Under the new model, applicants will be examined by private contractors using questionnaires and other tools designed to assess capacity.
Existing NDIS participants will be required to undergo an assessment whenever they need to update their support plan.
But Professor Bonyhady says there is not enough evidence that the new tools adequately assess disability and help the agency to decide on an applicant’s support needs.
“It begins with a participant’s impairments, rather than their goals and aspirations,” he writes.
“It puts people in boxes before they have had a chance to outline what they would like to achieve or the ways in which they hope their lives change.”
He also says the assessment sessions — which have to run for at least 20 minutes, but typically last 2.5 to three hours — are not long enough to determine an applicant’s disability.
“It seems unlikely that assessors will be given the necessary time to carefully and accurately use the tools and so complete an accurate assessment,” he writes.
“Without sufficient time, the capacity to develop valid individualised plans will be undermined.”
The NDIA and the Minister for the NDIS, Stuart Robert, have declined to be interviewed about the new model and Professor Bonyhady’s criticism.
In a statement, Mr Robert said the changes would align the scheme’s assessment processes with the original design of the NDIS by the Productivity Commission in 2011.
“The government acknowledges there is an inordinate amount of fear and stress amongst NDIS participants, largely due to the spread of misinformation about the reforms,” the statement said.
“The government completely rejects any notion there has been no consultation on reforms to the NDIS.”
Mr Bonyhady’s submission says the changes “could have the unintended consequence of potentially undermining the sustainability of the scheme”.
“It will inevitably lead to participants and their advocates identifying every impairment in order to increase the likelihood of a sufficient resource allocation,” he writes.
“It is also likely to generate inequity, as those who are better educated or more knowledgeable about the underlying assumptions of the questions will be more successful in detailing their impairments in a particular way.”
He uses the example of a question commonly used in functional assessment, “Can you dress yourself?”, which he says cannot always be answered with a “yes” or “no”.
“Without further information and context, simplistic responses risk misleading or inaccurate scores,” he writes.
“This jeopardises the validity of the entire assessment — and the resource allocation which will follow it.”
Last week, more than 20 disability organisations called on the federal government to abandon the new model, saying they had not been properly consulted.
Professor Bonyhady was the inaugural chairman of the NDIS from 2013 to 2016 and led the advisory panel that advised the Productivity Commission’s work to design the scheme in 2010-2011.

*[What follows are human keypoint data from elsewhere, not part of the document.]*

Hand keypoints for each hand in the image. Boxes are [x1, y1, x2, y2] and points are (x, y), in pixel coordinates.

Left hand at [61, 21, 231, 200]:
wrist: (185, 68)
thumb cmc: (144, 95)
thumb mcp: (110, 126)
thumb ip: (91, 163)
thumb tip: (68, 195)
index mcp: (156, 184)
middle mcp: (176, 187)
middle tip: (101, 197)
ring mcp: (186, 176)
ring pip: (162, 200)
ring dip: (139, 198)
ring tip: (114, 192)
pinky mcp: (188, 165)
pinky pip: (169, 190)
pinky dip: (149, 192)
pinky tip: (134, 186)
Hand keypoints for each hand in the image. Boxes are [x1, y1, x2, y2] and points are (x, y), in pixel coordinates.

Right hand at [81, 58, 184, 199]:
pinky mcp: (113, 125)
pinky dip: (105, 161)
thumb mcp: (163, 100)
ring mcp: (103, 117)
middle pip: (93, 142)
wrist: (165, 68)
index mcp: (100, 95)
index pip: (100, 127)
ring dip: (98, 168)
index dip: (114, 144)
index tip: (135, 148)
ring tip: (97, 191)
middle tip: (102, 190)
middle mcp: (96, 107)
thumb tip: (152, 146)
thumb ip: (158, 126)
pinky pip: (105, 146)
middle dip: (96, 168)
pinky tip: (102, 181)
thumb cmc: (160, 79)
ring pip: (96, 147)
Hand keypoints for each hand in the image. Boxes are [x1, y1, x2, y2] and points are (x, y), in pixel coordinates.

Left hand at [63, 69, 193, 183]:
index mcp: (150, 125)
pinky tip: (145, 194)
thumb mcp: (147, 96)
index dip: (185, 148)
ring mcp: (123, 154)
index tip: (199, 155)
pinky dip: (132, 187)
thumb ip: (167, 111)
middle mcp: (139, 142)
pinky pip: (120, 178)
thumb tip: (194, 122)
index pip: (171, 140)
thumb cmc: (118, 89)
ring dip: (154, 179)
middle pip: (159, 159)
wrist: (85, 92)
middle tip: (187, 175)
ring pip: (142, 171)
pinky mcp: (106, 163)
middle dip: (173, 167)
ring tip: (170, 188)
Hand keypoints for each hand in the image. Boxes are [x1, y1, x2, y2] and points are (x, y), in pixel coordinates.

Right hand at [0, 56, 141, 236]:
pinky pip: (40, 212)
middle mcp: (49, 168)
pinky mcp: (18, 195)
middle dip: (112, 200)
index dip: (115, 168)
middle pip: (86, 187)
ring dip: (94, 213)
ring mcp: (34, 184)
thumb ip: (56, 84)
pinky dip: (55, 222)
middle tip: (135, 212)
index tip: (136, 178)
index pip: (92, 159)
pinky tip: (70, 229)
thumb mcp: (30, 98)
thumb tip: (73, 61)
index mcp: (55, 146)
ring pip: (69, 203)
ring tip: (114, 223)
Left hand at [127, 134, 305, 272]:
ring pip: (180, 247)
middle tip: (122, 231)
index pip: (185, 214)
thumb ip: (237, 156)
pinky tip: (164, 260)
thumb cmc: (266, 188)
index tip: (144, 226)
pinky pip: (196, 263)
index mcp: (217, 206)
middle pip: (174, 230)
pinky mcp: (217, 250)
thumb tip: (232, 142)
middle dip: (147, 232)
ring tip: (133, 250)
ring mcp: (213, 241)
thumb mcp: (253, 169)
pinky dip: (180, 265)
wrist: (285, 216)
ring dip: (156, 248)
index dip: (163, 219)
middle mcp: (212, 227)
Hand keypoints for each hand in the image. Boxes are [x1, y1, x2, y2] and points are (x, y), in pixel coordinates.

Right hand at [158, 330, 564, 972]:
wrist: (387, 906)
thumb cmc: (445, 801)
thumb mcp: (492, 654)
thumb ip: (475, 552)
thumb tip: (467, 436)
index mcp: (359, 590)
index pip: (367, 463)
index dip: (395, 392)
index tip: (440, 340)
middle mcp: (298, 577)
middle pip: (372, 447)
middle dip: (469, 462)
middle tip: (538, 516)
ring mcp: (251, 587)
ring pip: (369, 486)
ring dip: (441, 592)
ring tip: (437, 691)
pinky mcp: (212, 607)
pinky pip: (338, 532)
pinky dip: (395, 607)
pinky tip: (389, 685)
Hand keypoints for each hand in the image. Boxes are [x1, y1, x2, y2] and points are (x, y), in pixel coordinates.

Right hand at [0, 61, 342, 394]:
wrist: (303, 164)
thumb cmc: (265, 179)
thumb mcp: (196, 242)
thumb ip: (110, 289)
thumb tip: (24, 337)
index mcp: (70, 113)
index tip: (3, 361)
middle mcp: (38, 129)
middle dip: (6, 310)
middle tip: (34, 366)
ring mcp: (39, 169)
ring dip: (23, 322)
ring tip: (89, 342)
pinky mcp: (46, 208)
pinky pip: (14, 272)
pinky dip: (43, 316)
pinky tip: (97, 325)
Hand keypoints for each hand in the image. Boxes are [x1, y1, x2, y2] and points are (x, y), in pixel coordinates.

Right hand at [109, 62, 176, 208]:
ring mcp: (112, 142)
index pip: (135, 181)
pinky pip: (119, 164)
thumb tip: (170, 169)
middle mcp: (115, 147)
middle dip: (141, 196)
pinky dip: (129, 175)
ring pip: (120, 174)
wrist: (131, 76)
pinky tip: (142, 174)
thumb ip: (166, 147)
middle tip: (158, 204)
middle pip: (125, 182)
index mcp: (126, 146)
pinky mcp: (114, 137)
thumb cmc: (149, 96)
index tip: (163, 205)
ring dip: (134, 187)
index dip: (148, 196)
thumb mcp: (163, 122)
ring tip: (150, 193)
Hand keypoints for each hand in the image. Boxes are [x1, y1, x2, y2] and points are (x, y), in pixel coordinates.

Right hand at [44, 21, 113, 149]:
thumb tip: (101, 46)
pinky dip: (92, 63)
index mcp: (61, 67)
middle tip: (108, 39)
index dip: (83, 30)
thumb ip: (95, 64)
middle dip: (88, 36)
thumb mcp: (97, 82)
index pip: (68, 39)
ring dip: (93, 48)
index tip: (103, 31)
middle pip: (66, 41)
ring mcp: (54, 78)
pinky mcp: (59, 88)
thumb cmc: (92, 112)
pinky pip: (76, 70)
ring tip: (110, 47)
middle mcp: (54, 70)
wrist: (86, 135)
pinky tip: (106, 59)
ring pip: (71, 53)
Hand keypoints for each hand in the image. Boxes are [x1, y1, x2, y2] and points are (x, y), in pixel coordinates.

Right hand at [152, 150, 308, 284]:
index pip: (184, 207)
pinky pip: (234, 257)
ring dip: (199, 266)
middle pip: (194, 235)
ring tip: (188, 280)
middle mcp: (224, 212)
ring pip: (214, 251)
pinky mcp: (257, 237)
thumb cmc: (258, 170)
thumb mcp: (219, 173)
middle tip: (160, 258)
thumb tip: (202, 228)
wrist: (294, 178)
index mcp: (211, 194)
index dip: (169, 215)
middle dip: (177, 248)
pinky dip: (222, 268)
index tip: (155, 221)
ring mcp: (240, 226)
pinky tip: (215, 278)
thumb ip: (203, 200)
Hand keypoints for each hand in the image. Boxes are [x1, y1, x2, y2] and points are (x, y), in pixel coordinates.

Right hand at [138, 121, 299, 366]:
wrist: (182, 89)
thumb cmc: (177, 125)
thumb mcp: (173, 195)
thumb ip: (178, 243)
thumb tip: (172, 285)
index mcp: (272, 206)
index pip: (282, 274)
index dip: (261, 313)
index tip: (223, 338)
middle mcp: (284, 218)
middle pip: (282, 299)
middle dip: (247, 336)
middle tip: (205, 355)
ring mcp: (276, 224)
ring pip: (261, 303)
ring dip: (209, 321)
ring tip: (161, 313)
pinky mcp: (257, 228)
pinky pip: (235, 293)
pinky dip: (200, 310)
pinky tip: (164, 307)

He writes in his submission that he also coined the name National Disability Insurance Scheme during the Rudd government’s 2020 summit in 2008.
Professor Bonyhady now heads the Melbourne Disability Institute at the University of Melbourne.
“For a decade and a half, meeting individualised needs, ensuring fairness and justice for people with disability, especially those facing multiple disadvantages, have been the driving forces behind my commitment to what is now the NDIS,” he writes.
“Regrettably, independent assessment is totally inconsistent with this vision.”